#### ACTION ITEM:
The listing that follows should be copied in full and exactly, with no pictures.

Content starts

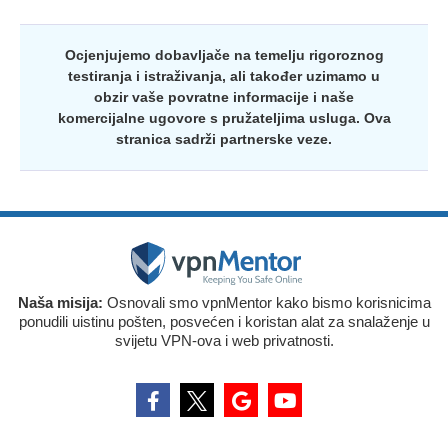
Ocjenjujemo dobavljače na temelju rigoroznog
testiranja i istraživanja, ali također uzimamo u
obzir vaše povratne informacije i naše
komercijalne ugovore s pružateljima usluga. Ova
stranica sadrži partnerske veze.
Naša misija:
Osnovali smo vpnMentor kako bismo korisnicima
ponudili uistinu pošten, posvećen i koristan alat za snalaženje u
svijetu VPN-ova i web privatnosti.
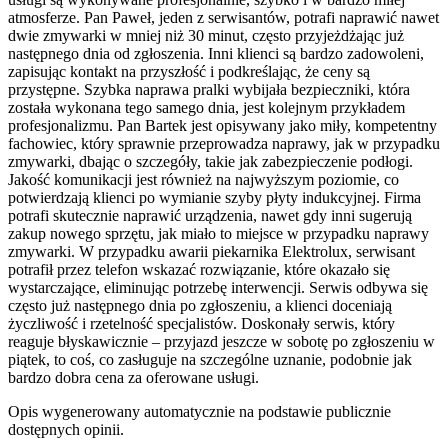
atmosferze. Pan Paweł, jeden z serwisantów, potrafi naprawić nawet
dwie zmywarki w mniej niż 30 minut, często przyjeżdżając już
następnego dnia od zgłoszenia. Inni klienci są bardzo zadowoleni,
zapisując kontakt na przyszłość i podkreślając, że ceny są
przystępne. Szybka naprawa pralki wybijała bezpieczniki, która
została wykonana tego samego dnia, jest kolejnym przykładem
profesjonalizmu. Pan Bartek jest opisywany jako miły, kompetentny
fachowiec, który sprawnie przeprowadza naprawy, jak w przypadku
zmywarki, dbając o szczegóły, takie jak zabezpieczenie podłogi.
Jakość komunikacji jest również na najwyższym poziomie, co
potwierdzają klienci po wymianie szyby płyty indukcyjnej. Firma
potrafi skutecznie naprawić urządzenia, nawet gdy inni sugerują
zakup nowego sprzętu, jak miało to miejsce w przypadku naprawy
zmywarki. W przypadku awarii piekarnika Elektrolux, serwisant
potrafił przez telefon wskazać rozwiązanie, które okazało się
wystarczające, eliminując potrzebę interwencji. Serwis odbywa się
często już następnego dnia po zgłoszeniu, a klienci doceniają
życzliwość i rzetelność specjalistów. Doskonały serwis, który
reaguje błyskawicznie – przyjazd jeszcze w sobotę po zgłoszeniu w
piątek, to coś, co zasługuje na szczególne uznanie, podobnie jak
bardzo dobra cena za oferowane usługi.
Opis wygenerowany automatycznie na podstawie publicznie
dostępnych opinii.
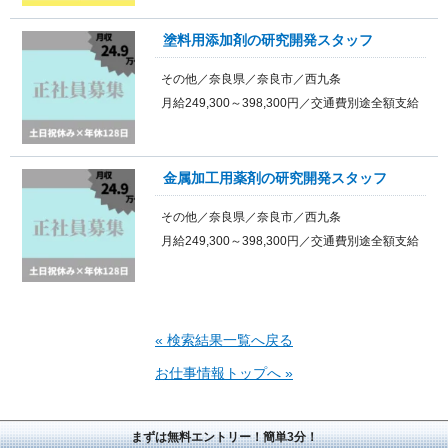
塗料用添加剤の研究開発スタッフ
その他／奈良県／奈良市／西九条
月給249,300～398,300円／交通費別途全額支給
金属加工用薬剤の研究開発スタッフ
その他／奈良県／奈良市／西九条
月給249,300～398,300円／交通費別途全額支給
« 検索結果一覧へ戻る
お仕事情報トップへ »
まずは無料エントリー！簡単3分！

Content ends

#### TASK RESPONSE:
Ocjenjujemo dobavljače na temelju rigoroznog
testiranja i istraživanja, ali također uzimamo u
obzir vaše povratne informacije i naše
komercijalne ugovore s pružateljima usluga. Ova
stranica sadrži partnerske veze.
Naša misija:
Osnovali smo vpnMentor kako bismo korisnicima
ponudili uistinu pošten, posvećen i koristan alat za snalaženje u
svijetu VPN-ova i web privatnosti.
atmosferze. Pan Paweł, jeden z serwisantów, potrafi naprawić nawet
dwie zmywarki w mniej niż 30 minut, często przyjeżdżając już
następnego dnia od zgłoszenia. Inni klienci są bardzo zadowoleni,
zapisując kontakt na przyszłość i podkreślając, że ceny są
przystępne. Szybka naprawa pralki wybijała bezpieczniki, która
została wykonana tego samego dnia, jest kolejnym przykładem
profesjonalizmu. Pan Bartek jest opisywany jako miły, kompetentny
fachowiec, który sprawnie przeprowadza naprawy, jak w przypadku
zmywarki, dbając o szczegóły, takie jak zabezpieczenie podłogi.
Jakość komunikacji jest również na najwyższym poziomie, co
potwierdzają klienci po wymianie szyby płyty indukcyjnej. Firma
potrafi skutecznie naprawić urządzenia, nawet gdy inni sugerują
zakup nowego sprzętu, jak miało to miejsce w przypadku naprawy
zmywarki. W przypadku awarii piekarnika Elektrolux, serwisant
potrafił przez telefon wskazać rozwiązanie, które okazało się
wystarczające, eliminując potrzebę interwencji. Serwis odbywa się
często już następnego dnia po zgłoszeniu, a klienci doceniają
życzliwość i rzetelność specjalistów. Doskonały serwis, który
reaguje błyskawicznie – przyjazd jeszcze w sobotę po zgłoszeniu w
piątek, to coś, co zasługuje na szczególne uznanie, podobnie jak
bardzo dobra cena za oferowane usługi.
Opis wygenerowany automatycznie na podstawie publicznie
dostępnych opinii.
塗料用添加剤の研究開発スタッフ
その他／奈良県／奈良市／西九条
月給249,300～398,300円／交通費別途全額支給
金属加工用薬剤の研究開発スタッフ
その他／奈良県／奈良市／西九条
月給249,300～398,300円／交通費別途全額支給
« 検索結果一覧へ戻る
お仕事情報トップへ »
まずは無料エントリー！簡単3分！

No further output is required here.